**INPUT RECORDS:**
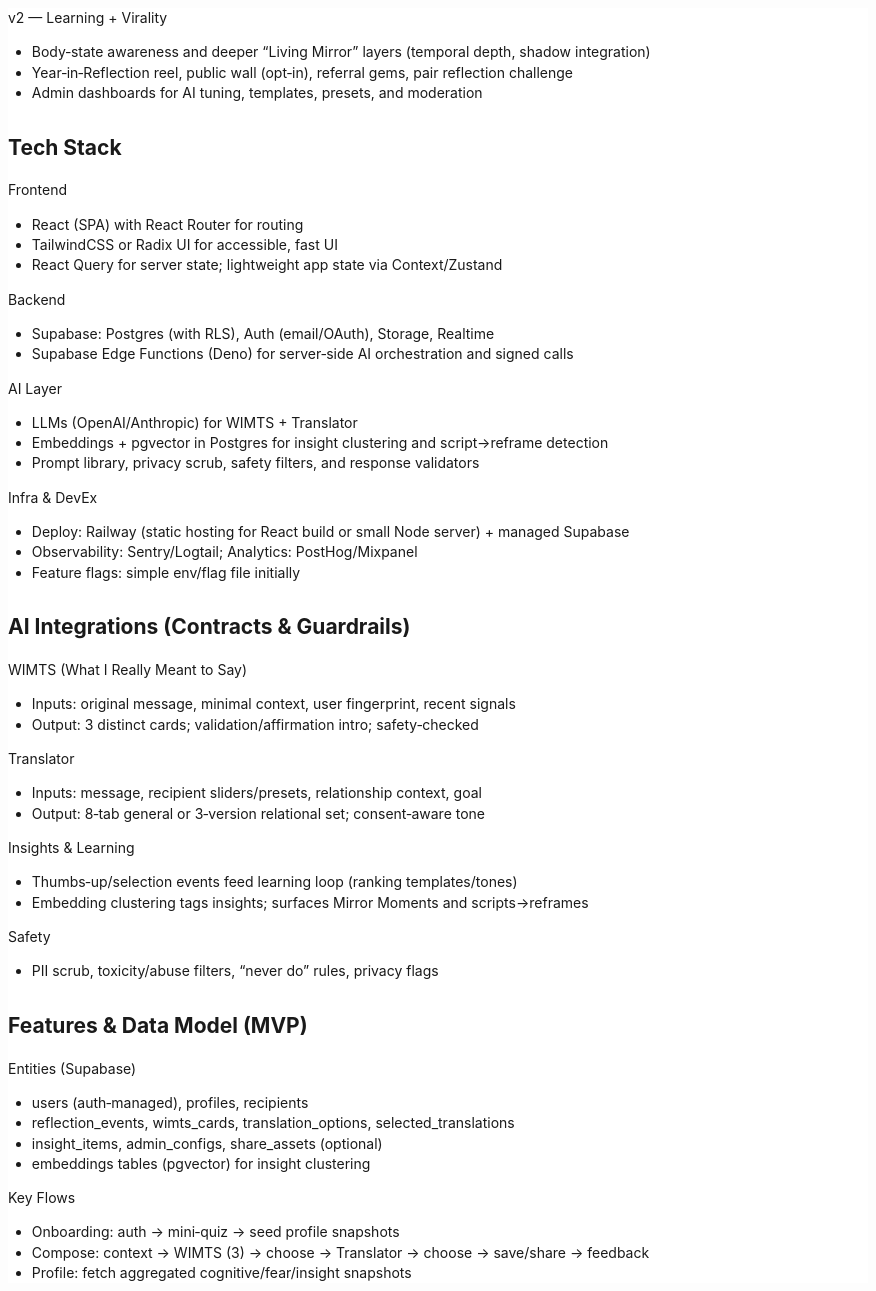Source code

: v2 — Learning + Virality
- Body‑state awareness and deeper “Living Mirror” layers (temporal depth, shadow integration)
- Year‑in‑Reflection reel, public wall (opt‑in), referral gems, pair reflection challenge
- Admin dashboards for AI tuning, templates, presets, and moderation


## Tech Stack

Frontend
- React (SPA) with React Router for routing
- TailwindCSS or Radix UI for accessible, fast UI
- React Query for server state; lightweight app state via Context/Zustand

Backend
- Supabase: Postgres (with RLS), Auth (email/OAuth), Storage, Realtime
- Supabase Edge Functions (Deno) for server‑side AI orchestration and signed calls

AI Layer
- LLMs (OpenAI/Anthropic) for WIMTS + Translator
- Embeddings + pgvector in Postgres for insight clustering and script→reframe detection
- Prompt library, privacy scrub, safety filters, and response validators

Infra & DevEx
- Deploy: Railway (static hosting for React build or small Node server) + managed Supabase
- Observability: Sentry/Logtail; Analytics: PostHog/Mixpanel
- Feature flags: simple env/flag file initially


## AI Integrations (Contracts & Guardrails)

WIMTS (What I Really Meant to Say)
- Inputs: original message, minimal context, user fingerprint, recent signals
- Output: 3 distinct cards; validation/affirmation intro; safety‑checked

Translator
- Inputs: message, recipient sliders/presets, relationship context, goal
- Output: 8‑tab general or 3‑version relational set; consent‑aware tone

Insights & Learning
- Thumbs‑up/selection events feed learning loop (ranking templates/tones)
- Embedding clustering tags insights; surfaces Mirror Moments and scripts→reframes

Safety
- PII scrub, toxicity/abuse filters, “never do” rules, privacy flags


## Features & Data Model (MVP)

Entities (Supabase)
- users (auth‑managed), profiles, recipients
- reflection_events, wimts_cards, translation_options, selected_translations
- insight_items, admin_configs, share_assets (optional)
- embeddings tables (pgvector) for insight clustering

Key Flows
- Onboarding: auth → mini‑quiz → seed profile snapshots
- Compose: context → WIMTS (3) → choose → Translator → choose → save/share → feedback
- Profile: fetch aggregated cognitive/fear/insight snapshots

**TASK BRIEF:**
Nothing but the lines from the line containing "- embeddings tables" through the final line of the entries should appear in your answer, copied exactly.

**RESULT FOR THIS TASK:**
- embeddings tables (pgvector) for insight clustering

Key Flows
- Onboarding: auth → mini‑quiz → seed profile snapshots
- Compose: context → WIMTS (3) → choose → Translator → choose → save/share → feedback
- Profile: fetch aggregated cognitive/fear/insight snapshots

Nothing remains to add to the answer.